Sunday In the Park: Songs of Love, Life, and Light

CONCORD, NH. Fletcher-Murphy Park

September 27, 2020

On a slightly overcast Sunday afternoon with the scent of autumn leaves mingled with an occasional early September dew filled breeze, Tyler Shore, Concord New Hampshire’s native son and hometown favorite tenor, returned to share his vibrant vocals while gracing onlookers at Fletcher-Murphy Park. Thanks to a collaboration of three of downtown Concord’s local arts organizations from the Concord Community Music School, to the Capitol Center for the Arts, as well as from the Bank of New Hampshire Stage, Shore’s concert marked the end of a host of eclectically produced Sunday in the Park concerts; nine in all. Shore performed with renowned New England collaborative pianist, Kathy Southworth (also the Dean of Students and Faculty at CCMS), as well as with well-known and local guitarist and bass player, David Shore, Shore’s older brother.

Shore was introduced by Katie Collins, CCA’s Director of Development and CCMS’ CEO and President Peggy Senter. Each lauded Shore’s talents sharing their appreciation for his previous musical theater performances over the years with RB Productions at the CCA as well as at CCMS and with the Peacock Players to name just a few of the organizations where his musical theater talents have been highly celebrated, welcoming his return. The moment Shore began to sing, we knew why.

Shore’s hour-long program featured an intricately well-chosen tapestry of showtunes and crooner songs that prompted smiles from onlookers from beginning to end as this LIVE streamer can attest. He couldn’t have chosen a more engaging and invitingly buoyant first selection to start his program, “You Make Me Feel So Young” by Cahn, Gordon and Myrow. His vocals were crisp and clear with just the right hint of vibrato (vocal shimmer) for this listener, a smile evident in and with every note he expressed. Shore’s delivery and presence conjured a young Gordon McCrae with the occasional timbre and sensitivity and melodic navigation of a Michael Feinstein, on occasion even matching the might and brightness of a Nathan Lane, but with more constant lyricality. Shore’s voice nonetheless displayed its own tapestry of pleasingly individual sonorities.

Shore not only showcased his impeccable upper range and theatrical gifts in sharing well-known tunes (“Beautiful City” from Godspell, “Waving Through a Window” and “For Forever” from Dear Evan Hansen) with an incredibly sweet falsetto that glistened, but he also performed more cerebrally obscure selections, such as “How Glory Goes” from Floyd Collins and graced the audience with a more vulnerable acoustic duet and presentation with brother, David, of Leonard Cohen’s “Hallelujah;” their harmonies a genetically pleasing blend. One of this listener’s favorite songs from today’s concert, however, “It Don’t Get Better Than This,” from Urban Cowboy couldn’t have been more apropos with its lyrics and hope filled conviction and gratitude in keeping with today’s featured performer’s aura.

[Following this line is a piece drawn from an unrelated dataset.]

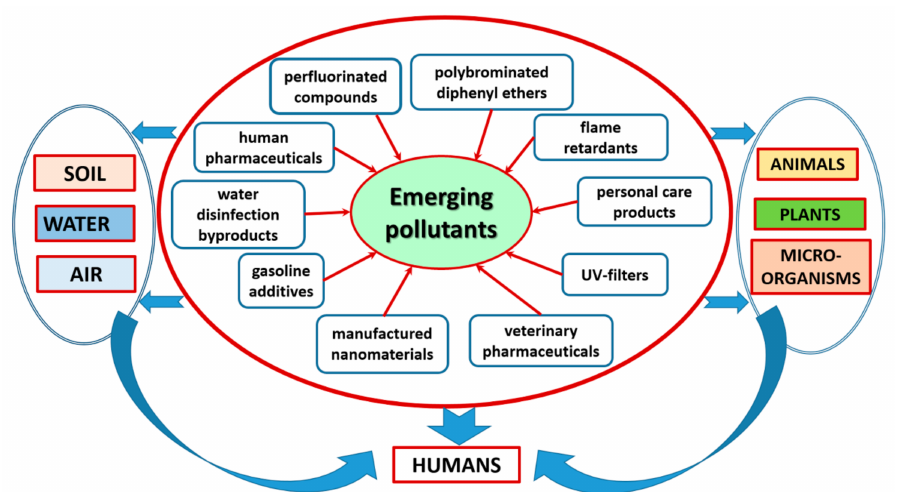
Figure 1. Categories of emerging pollutants that impact on soil, air, water, animals, plants, microor- ganisms and humans (adapted upon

All in all, Shore’s first performance in six months was a true success thanks to his overall communication skills both sung as well as spoken; for his evident and exuberant audience appreciation and the sharing of hope throughout his concert verbally as well as musically; and thanks to his well-prepared ensembles with the very capable and supportive accompaniment of Southworth and of brother David (and no thanks to an occasional aggressive gust of wind.) This blossoming tenor in his early twenties who shared such a command of his vocals today with such ease makes this listener want to hear even more!